The shock is amplified by the cluster-based nature of the industry. For instance, the making of a single T-shirt can involve eight or more stages — spinning, knitting, dyeing, finishing, sewing, labelling and packaging — plus value-added processes like printing and embroidery, often handled by separate specialist units. “When orders stop, every link in that chain is hit,” says N Thirukkumaran, general secretary of TEA.
Some exporters, he notes, have 100% exposure to the US, others 80% or slightly less, “but a 50% tariff is crippling across the board.” If the issue isn’t resolved in the next few weeks, layoffs and even unit closures are inevitable, he warns, since 95% of Tiruppur’s units are SMEs without the reserves to absorb such shocks.
Calls grow for relief and new trade pacts
Thirukkumaran’s firm, Esstee Exports, however, is a custom manufacturer of high-end fashion for men, women and children, with less than 10% exposure to the US and 90% to Europe. But for players like him, there is a different kind of challenge. With half of Tiruppur’s volumes lost to the US market, everyone — from the biggest exporters to the smallest units — is competing for the same buyers in Europe and the UK.
However, the US market’s pull is hard to replace. On average, a US household spends $1,500–2,000 a year on clothing and footwear, buying around 68 pieces annually. India supplies about 8% of that — roughly six to seven items per American per year. “That’s the sheer size of demand we’re talking about,” Duraiswamy says, adding that factories built for the scale of US orders can’t simply retool for Europe’s smaller, more seasonal demand.
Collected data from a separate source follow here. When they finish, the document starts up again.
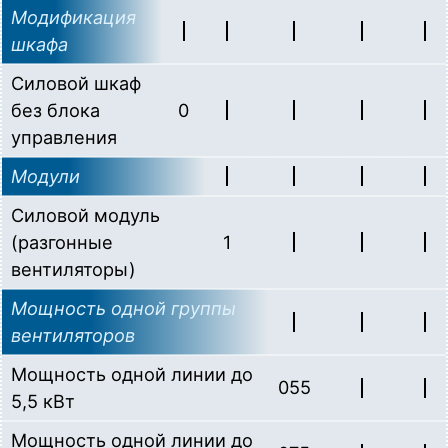
Модификация
шкафа
Силовой шкаф
без блока
0
управления
Модули
Силовой модуль
(разгонные
1
вентиляторы)
Мощность одной группы
вентиляторов
Мощность одной линии до
055
5,5 кВт
Мощность одной линии до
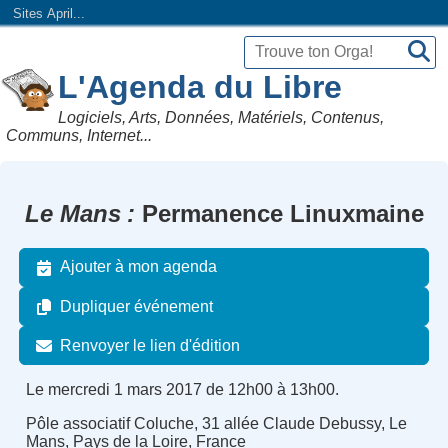
Sites April...
L'Agenda du Libre
Logiciels, Arts, Données, Matériels, Contenus,
Communs, Internet...
Le Mans
Permanence Linuxmaine
Ajouter à mon agenda
Dupliquer événement
Renvoyer le lien d'édition
Le mercredi 1 mars 2017 de 12h00 à 13h00.
Pôle associatif Coluche, 31 allée Claude Debussy, Le
Mans, Pays de la Loire, France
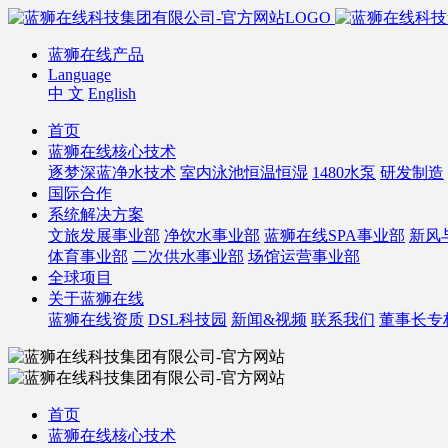
蓝狮在线产品
Language
中 文
English
首页
蓝狮在线核心技术
逐梦深蓝净水技术
室内泳池恒温恒湿
1480水泵
研发制造
国际合作
系统解决方案
文旅发展事业部
净饮水事业部
蓝狮在线SPA事业部
新风
体育事业部
二次供水事业部
场馆运营事业部
全球项目
关于蓝狮在线
蓝狮在线资质
DSL科技园
新闻&视频
联系我们
董事长专
首页
蓝狮在线核心技术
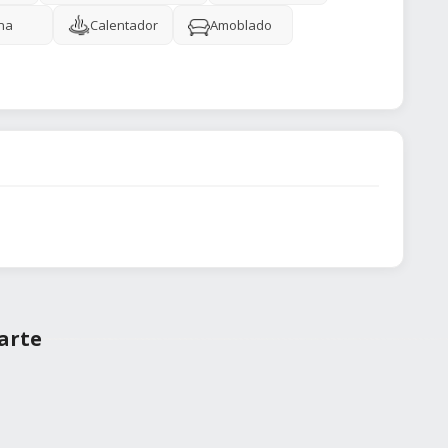
ina
Calentador
Amoblado
arte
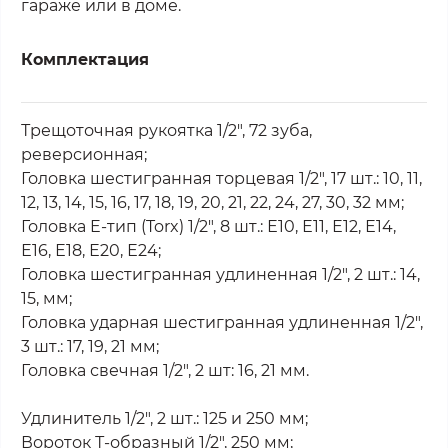
гараже или в доме.
Комплектация
Трещоточная рукоятка 1/2", 72 зуба,
реверсионная;
Головка шестигранная торцевая 1/2", 17 шт.: 10, 11,
12, 13, 14, 15, 16, 17, 18, 19, 20, 21, 22, 24, 27, 30, 32 мм;
Головка E-тип (Torx) 1/2", 8 шт.: Е10, Е11, Е12, Е14,
Е16, Е18, Е20, Е24;
Головка шестигранная удлиненная 1/2", 2 шт.: 14,
15, мм;
Головка ударная шестигранная удлиненная 1/2",
3 шт.: 17, 19, 21 мм;
Головка свечная 1/2", 2 шт: 16, 21 мм.
Удлинитель 1/2", 2 шт.: 125 и 250 мм;
Вороток Т-образный 1/2", 250 мм;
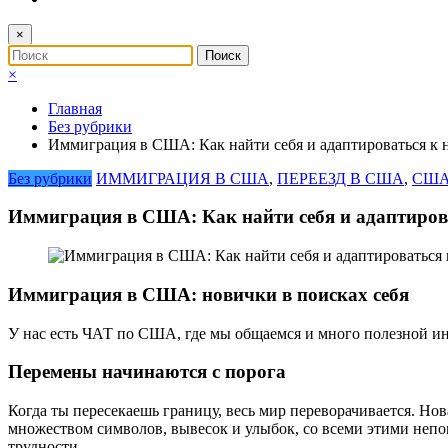
×
×
Главная
Без рубрики
Иммиграция в США: Как найти себя и адаптироваться к 
Без рубрики
ИММИГРАЦИЯ В США
,
ПЕРЕЕЗД В США
,
США
Иммиграция в США: Как найти себя и адаптиров
Иммиграция в США: новички в поисках себя
У нас есть ЧАТ по США, где мы общаемся и много полезной и
Перемены начинаются с порога
Когда ты пересекаешь границу, весь мир переворачивается. Но
множеством символов, вывесок и улыбок, со всеми этими непо
трудности.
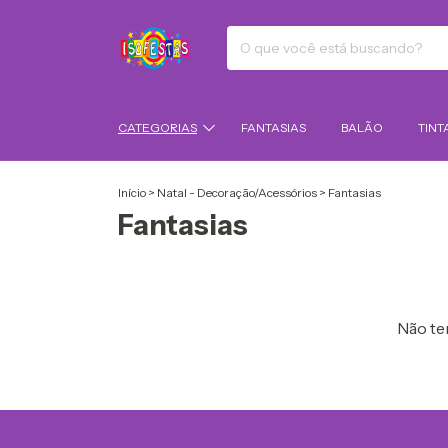
CATEGORIAS
FANTASIAS
BALÃO
TINT
Início
>
Natal - Decoração/Acessórios
>
Fantasias
Fantasias
Não tem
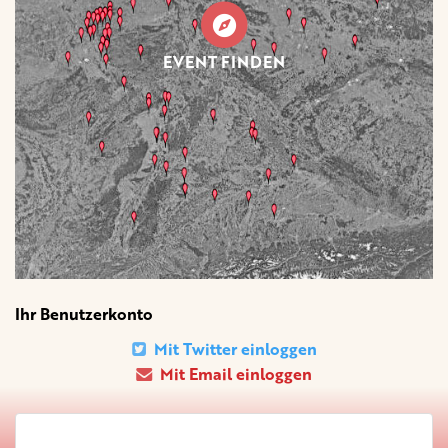
EVENT FINDEN
Ihr Benutzerkonto
Mit Twitter einloggen
Mit Email einloggen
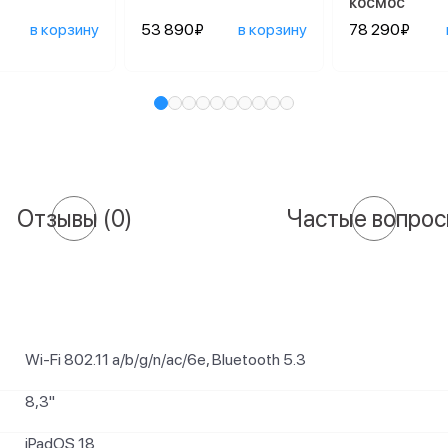
космос
в корзину
53 890₽
в корзину
78 290₽
Отзывы
(0)
Частые вопро
Wi-Fi 802.11 a/b/g/n/ac/6e, Bluetooth 5.3
8,3"
iPadOS 18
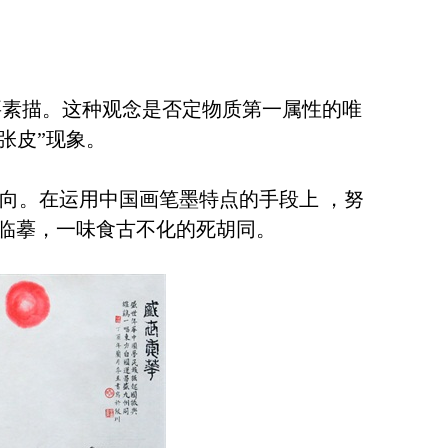
要素描。这种观念是否定物质第一属性的唯
张皮”现象。
展方向。在运用中国画笔墨特点的手段上 ，努
临摹，一味食古不化的死胡同。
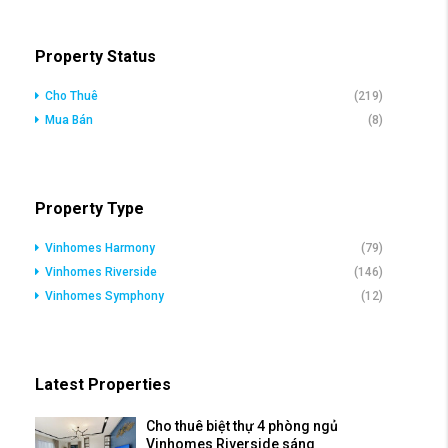
Property Status
Cho Thuê
(219)
Mua Bán
(8)
Property Type
Vinhomes Harmony
(79)
Vinhomes Riverside
(146)
Vinhomes Symphony
(12)
Latest Properties
Cho thuê biệt thự 4 phòng ngủ
Vinhomes Riverside sáng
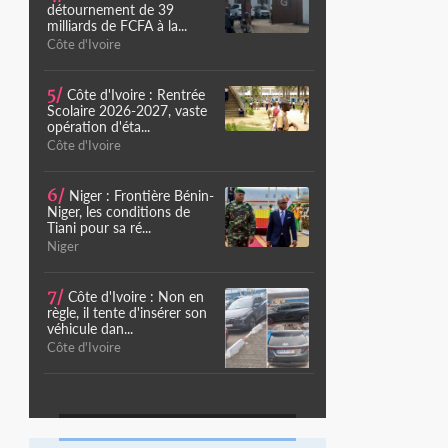
détournement de 39
milliards de FCFA à la...
Côte d'Ivoire
5/
Côte d'Ivoire : Rentrée
Scolaire 2026-2027, vaste
opération d'éta...
Côte d'Ivoire
6/
Niger : Frontière Bénin-
Niger, les conditions de
Tiani pour sa ré...
Niger
7/
Côte d'Ivoire : Non en
règle, il tente d'insérer son
véhicule dan...
Côte d'Ivoire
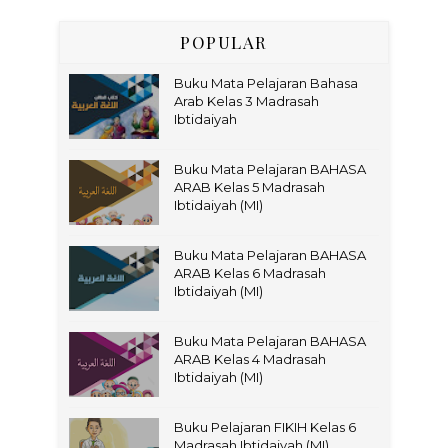
POPULAR
Buku Mata Pelajaran Bahasa
Arab Kelas 3 Madrasah
Ibtidaiyah
Buku Mata Pelajaran BAHASA
ARAB Kelas 5 Madrasah
Ibtidaiyah (MI)
Buku Mata Pelajaran BAHASA
ARAB Kelas 6 Madrasah
Ibtidaiyah (MI)
Buku Mata Pelajaran BAHASA
ARAB Kelas 4 Madrasah
Ibtidaiyah (MI)
Buku Pelajaran FIKIH Kelas 6
Madrasah Ibtidaiyah (MI)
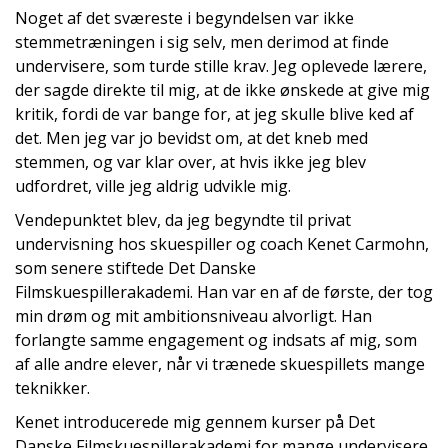
Noget af det sværeste i begyndelsen var ikke
stemmetræningen i sig selv, men derimod at finde
undervisere, som turde stille krav. Jeg oplevede lærere,
der sagde direkte til mig, at de ikke ønskede at give mig
kritik, fordi de var bange for, at jeg skulle blive ked af
det. Men jeg var jo bevidst om, at det kneb med
stemmen, og var klar over, at hvis ikke jeg blev
udfordret, ville jeg aldrig udvikle mig.
Vendepunktet blev, da jeg begyndte til privat
undervisning hos skuespiller og coach Kenet Carmohn,
som senere stiftede Det Danske
Filmskuespillerakademi. Han var en af de første, der tog
min drøm og mit ambitionsniveau alvorligt. Han
forlangte samme engagement og indsats af mig, som
af alle andre elever, når vi trænede skuespillets mange
teknikker.
Kenet introducerede mig gennem kurser på Det
Danske Filmskuespillerakademi for mange undervisere,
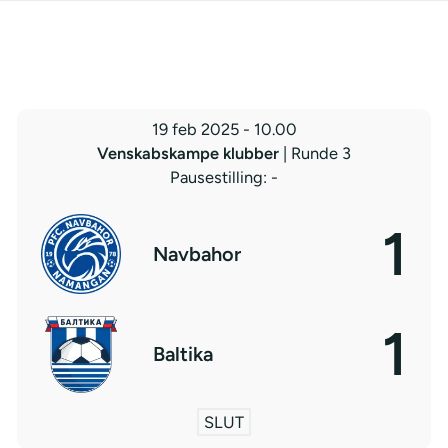
19 feb 2025
-
10.00
Venskabskampe klubber
| Runde 3
Pausestilling: -
1
Navbahor
1
Baltika
SLUT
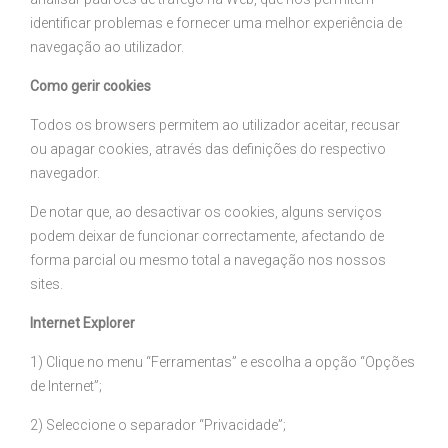
identificar problemas e fornecer uma melhor experiência de
navegação ao utilizador.
Como gerir cookies
Todos os browsers permitem ao utilizador aceitar, recusar
ou apagar cookies, através das definições do respectivo
navegador.
De notar que, ao desactivar os cookies, alguns serviços
podem deixar de funcionar correctamente, afectando de
forma parcial ou mesmo total a navegação nos nossos
sites.
Internet Explorer
1) Clique no menu “Ferramentas” e escolha a opção “Opções
de Internet”;
2) Seleccione o separador “Privacidade”;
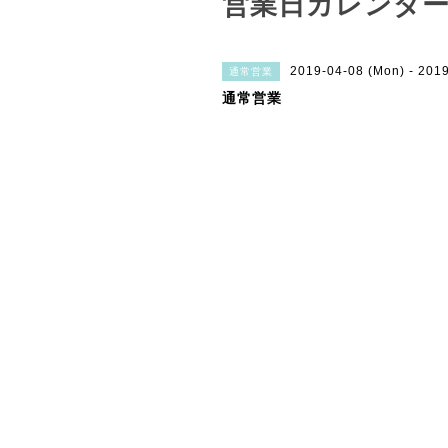
営業日カレンダ
2019-04-08 (Mon) - 201
通常営業
通常営業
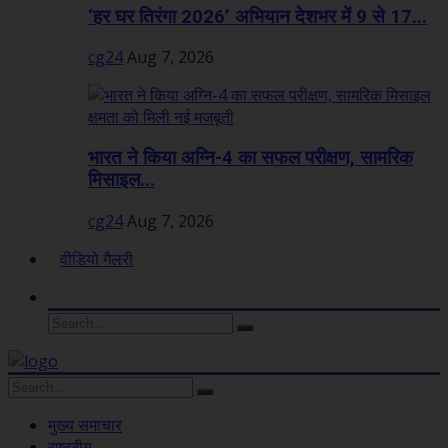
‘हर घर तिरंगा 2026’ अभियान देशभर में 9 से 17...
cg24
Aug 7, 2026
भारत ने किया अग्नि-4 का सफल परीक्षण, सामरिक
मिसाइल...
cg24
Aug 7, 2026
वीडियो गैलरी
मुख्य समाचार
राष्ट्रीय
Industry players are now urging the Indian government to step in. They want Covid-era relief measures such as loan moratoriums, extending the NPA classification period to 180 days from 90, and reinstating the interest equalisation scheme scrapped in December. They also seek the removal of the ₹50 lakh threshold on packing credit and stress that rating agencies must factor in the current crisis.
Thirukkumaran believes the longer-term solution lies in speeding up free trade agreements with the European Union (EU) and Gulf Cooperation Council (GCC) nations. “Nearly 30% of India’s apparel exports already go to Europe and 10% to the UK. With an EU FTA, that 40% could grow significantly, reducing our dependence on the US over time,” he says.
For Woodrose Apparel’s Kumar, the future has come full circle. Just months ago, he was preparing to reduce his reliance on Europe and the UK from 100% to 70%, betting on the US to take up the remaining 30%. Now, with his American dream on hold, he is back to chasing orders in the very markets he once planned to scale down — hoping they can keep his looms running until better days return.